Directions for this task
Write out exactly the lines running from the one that contains "vfov_deg: 53.1" through the end of the material.

Input data
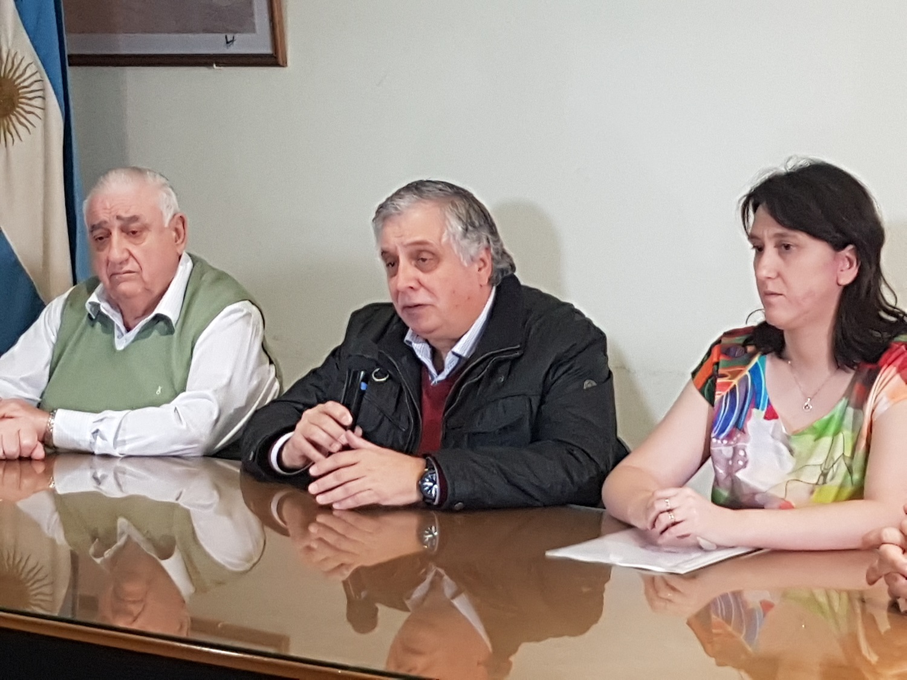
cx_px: 454
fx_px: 681
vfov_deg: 53.1
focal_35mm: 26
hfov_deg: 67.3
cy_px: 340
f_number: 1.7
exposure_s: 1/50
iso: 160
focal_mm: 4.2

Written answer
vfov_deg: 53.1
focal_35mm: 26
hfov_deg: 67.3
cy_px: 340
f_number: 1.7
exposure_s: 1/50
iso: 160
focal_mm: 4.2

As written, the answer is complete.